[Stored data]
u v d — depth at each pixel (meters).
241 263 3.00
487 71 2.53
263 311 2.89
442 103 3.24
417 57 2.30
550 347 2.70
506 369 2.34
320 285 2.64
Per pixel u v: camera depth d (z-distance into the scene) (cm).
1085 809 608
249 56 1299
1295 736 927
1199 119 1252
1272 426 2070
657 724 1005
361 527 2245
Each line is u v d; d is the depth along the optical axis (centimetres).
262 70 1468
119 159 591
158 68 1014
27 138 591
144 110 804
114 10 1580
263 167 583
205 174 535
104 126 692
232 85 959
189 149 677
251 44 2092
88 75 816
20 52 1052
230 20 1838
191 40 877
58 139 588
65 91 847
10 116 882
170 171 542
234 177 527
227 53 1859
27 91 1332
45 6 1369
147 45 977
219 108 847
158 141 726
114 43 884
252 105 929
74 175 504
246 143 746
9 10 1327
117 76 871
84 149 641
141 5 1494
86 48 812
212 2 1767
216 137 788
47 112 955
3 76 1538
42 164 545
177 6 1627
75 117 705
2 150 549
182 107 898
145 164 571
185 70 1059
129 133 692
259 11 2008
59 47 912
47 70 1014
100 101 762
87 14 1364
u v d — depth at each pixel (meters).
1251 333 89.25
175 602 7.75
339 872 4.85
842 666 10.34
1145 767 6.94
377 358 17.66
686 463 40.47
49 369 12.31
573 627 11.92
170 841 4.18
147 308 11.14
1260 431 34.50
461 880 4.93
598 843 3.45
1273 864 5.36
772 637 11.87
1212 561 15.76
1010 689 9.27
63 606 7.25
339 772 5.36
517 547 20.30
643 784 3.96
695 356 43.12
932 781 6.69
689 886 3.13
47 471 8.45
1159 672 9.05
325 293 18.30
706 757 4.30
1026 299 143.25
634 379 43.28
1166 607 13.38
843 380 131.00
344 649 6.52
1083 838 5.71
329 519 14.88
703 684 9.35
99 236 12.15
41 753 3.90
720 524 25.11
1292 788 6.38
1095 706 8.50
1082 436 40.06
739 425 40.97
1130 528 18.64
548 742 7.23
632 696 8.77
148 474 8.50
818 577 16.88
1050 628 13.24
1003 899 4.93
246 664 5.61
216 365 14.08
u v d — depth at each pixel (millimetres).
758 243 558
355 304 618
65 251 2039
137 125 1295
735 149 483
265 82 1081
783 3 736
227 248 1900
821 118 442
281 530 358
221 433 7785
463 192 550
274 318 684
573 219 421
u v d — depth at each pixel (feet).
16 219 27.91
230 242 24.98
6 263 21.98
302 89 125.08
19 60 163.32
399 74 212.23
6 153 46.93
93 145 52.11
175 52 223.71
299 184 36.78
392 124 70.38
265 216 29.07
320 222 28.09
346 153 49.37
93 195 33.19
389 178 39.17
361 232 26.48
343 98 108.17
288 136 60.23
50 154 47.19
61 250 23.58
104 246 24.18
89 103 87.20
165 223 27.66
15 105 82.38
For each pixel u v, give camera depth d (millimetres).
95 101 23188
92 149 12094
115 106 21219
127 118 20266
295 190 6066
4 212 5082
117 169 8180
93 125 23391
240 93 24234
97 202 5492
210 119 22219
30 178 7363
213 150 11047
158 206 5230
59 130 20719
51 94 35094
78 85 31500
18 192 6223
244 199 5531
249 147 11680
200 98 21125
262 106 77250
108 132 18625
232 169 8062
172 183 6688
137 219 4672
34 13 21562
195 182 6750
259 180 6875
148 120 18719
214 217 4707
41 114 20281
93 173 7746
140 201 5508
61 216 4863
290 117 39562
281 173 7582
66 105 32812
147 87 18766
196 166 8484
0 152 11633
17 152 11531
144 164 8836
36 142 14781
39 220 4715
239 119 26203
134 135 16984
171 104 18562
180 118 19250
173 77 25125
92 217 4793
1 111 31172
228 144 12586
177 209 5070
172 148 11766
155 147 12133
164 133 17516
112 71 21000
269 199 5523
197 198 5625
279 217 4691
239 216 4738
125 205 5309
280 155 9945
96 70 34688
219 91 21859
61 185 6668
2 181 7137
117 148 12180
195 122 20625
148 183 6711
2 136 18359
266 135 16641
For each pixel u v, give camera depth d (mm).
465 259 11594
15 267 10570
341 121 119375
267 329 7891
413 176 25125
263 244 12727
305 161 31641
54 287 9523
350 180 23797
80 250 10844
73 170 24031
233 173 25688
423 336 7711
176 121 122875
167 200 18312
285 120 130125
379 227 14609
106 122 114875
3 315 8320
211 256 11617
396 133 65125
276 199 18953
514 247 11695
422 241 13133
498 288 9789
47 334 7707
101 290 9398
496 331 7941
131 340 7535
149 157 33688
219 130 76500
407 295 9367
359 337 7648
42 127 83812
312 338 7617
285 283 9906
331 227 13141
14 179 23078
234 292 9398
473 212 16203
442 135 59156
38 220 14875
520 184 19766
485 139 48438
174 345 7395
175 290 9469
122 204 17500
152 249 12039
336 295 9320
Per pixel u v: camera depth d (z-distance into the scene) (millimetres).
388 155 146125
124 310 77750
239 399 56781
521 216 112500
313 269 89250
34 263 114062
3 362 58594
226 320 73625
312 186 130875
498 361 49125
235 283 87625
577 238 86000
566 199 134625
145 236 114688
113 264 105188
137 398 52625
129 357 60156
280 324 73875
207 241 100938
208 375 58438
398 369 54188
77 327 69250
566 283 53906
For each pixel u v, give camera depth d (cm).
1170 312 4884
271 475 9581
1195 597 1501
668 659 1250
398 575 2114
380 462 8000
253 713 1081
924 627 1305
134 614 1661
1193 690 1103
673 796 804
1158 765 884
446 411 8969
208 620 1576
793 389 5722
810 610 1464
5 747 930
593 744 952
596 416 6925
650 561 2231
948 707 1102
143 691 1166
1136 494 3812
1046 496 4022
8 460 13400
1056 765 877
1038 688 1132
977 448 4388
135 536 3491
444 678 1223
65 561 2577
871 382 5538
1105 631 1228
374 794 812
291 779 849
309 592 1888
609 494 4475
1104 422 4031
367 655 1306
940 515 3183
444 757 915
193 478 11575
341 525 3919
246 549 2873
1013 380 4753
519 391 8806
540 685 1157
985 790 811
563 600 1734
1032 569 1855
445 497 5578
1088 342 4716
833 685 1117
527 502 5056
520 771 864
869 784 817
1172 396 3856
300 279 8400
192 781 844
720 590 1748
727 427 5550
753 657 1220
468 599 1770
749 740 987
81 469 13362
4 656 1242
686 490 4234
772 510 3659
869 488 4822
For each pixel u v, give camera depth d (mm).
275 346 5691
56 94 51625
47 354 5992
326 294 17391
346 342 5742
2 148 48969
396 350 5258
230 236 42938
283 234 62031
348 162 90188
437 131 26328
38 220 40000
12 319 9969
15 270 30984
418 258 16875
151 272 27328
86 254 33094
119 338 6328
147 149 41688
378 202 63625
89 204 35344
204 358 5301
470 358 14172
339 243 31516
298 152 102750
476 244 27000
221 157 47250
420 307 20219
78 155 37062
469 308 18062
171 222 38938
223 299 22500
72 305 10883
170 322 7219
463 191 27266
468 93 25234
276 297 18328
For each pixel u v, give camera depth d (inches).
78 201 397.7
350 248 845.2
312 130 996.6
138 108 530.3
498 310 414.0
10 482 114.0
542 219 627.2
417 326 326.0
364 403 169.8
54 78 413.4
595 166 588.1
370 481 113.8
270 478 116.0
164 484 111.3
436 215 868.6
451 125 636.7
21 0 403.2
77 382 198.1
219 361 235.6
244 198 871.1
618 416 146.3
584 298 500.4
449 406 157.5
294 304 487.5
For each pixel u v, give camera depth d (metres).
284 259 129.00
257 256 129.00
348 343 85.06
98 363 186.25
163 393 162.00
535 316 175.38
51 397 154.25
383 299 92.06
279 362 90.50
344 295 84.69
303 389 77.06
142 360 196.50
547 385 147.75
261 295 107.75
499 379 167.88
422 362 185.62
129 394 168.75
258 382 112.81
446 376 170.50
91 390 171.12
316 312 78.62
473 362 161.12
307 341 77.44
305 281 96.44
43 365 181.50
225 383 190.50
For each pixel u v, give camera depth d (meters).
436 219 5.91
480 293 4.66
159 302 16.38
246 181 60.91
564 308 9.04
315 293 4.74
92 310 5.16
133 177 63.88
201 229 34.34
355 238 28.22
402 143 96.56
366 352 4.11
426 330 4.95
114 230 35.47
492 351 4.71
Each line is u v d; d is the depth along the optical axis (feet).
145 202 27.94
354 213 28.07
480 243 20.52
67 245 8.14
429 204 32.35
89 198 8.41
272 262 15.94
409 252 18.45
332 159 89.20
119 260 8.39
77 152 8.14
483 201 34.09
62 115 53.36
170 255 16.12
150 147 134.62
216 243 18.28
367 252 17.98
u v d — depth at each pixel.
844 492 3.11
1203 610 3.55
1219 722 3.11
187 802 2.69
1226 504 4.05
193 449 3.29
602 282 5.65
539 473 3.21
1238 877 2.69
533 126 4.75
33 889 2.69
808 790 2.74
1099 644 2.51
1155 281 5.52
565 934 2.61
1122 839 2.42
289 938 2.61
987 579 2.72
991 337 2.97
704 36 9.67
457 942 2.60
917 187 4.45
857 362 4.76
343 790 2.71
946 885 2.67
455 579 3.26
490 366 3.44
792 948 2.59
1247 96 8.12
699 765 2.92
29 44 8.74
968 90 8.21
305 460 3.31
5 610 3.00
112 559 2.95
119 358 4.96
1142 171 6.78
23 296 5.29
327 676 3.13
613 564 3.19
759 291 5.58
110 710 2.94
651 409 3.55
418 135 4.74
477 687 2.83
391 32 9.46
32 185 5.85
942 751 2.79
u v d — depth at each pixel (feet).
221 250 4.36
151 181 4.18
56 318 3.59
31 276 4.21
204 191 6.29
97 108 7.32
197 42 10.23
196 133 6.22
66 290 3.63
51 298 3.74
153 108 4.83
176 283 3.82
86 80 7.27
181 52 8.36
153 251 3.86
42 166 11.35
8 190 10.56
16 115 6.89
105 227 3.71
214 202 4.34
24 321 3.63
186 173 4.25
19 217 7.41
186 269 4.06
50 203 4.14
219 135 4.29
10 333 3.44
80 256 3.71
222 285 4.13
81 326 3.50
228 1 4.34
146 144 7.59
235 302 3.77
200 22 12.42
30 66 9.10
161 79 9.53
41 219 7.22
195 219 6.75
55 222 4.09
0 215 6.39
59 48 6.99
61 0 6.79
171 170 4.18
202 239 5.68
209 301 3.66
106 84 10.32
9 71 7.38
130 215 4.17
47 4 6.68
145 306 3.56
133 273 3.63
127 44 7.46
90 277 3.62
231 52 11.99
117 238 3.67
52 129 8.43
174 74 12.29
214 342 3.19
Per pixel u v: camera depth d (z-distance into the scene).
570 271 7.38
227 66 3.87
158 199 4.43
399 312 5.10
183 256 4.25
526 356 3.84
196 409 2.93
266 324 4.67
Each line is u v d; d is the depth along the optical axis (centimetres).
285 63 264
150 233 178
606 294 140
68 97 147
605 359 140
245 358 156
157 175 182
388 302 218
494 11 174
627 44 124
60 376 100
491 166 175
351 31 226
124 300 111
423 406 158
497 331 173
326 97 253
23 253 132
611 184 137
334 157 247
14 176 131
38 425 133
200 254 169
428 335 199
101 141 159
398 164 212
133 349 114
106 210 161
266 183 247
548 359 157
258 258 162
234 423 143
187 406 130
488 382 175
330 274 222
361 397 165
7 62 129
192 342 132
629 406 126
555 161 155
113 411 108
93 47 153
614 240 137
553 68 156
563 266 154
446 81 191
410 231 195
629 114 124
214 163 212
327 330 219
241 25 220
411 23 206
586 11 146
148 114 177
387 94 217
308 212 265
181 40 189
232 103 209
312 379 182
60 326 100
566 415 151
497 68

*What you should do*
Could you return all lines from the data above that contain the string "scene"?

*Response for this exercise*
Per pixel u v: camera depth d (z-distance into the scene) (cm).
Per pixel u v: camera depth d (z-distance into the scene) (millimetres).
Per pixel u v: camera depth d (z-distance into the scene).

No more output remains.